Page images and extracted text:

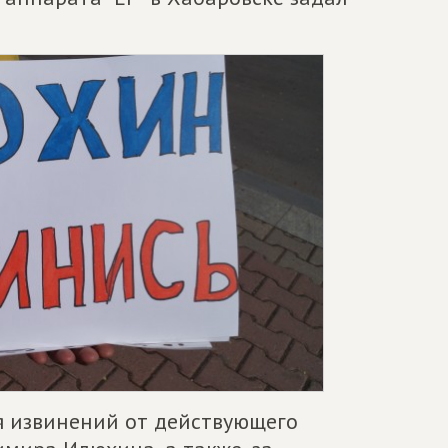
я извинений от действующего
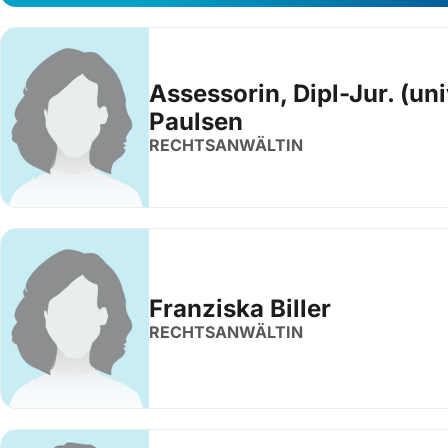
Assessorin, Dipl-Jur. (un
Paulsen
RECHTSANWÄLTIN
Franziska Biller
RECHTSANWÄLTIN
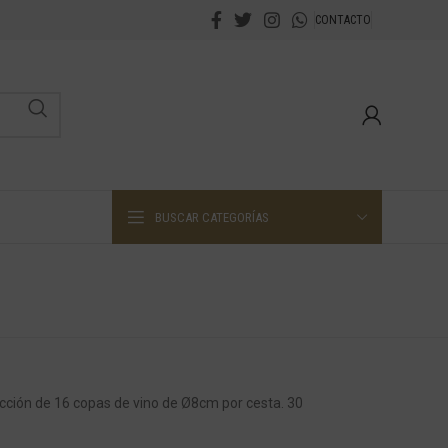
CONTACTO
BUSCAR CATEGORÍAS
cción de 16 copas de vino de Ø8cm por cesta. 30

**DIRECTIONS:** All records above are to be repeated exactly, with the images left out.

**TASK RESPONSE:**
я извинений от действующего
Assessorin, Dipl-Jur. (un
Paulsen
RECHTSANWÄLTIN
Franziska Biller
RECHTSANWÄLTIN
CONTACTO
BUSCAR CATEGORÍAS
cción de 16 copas de vino de Ø8cm por cesta. 30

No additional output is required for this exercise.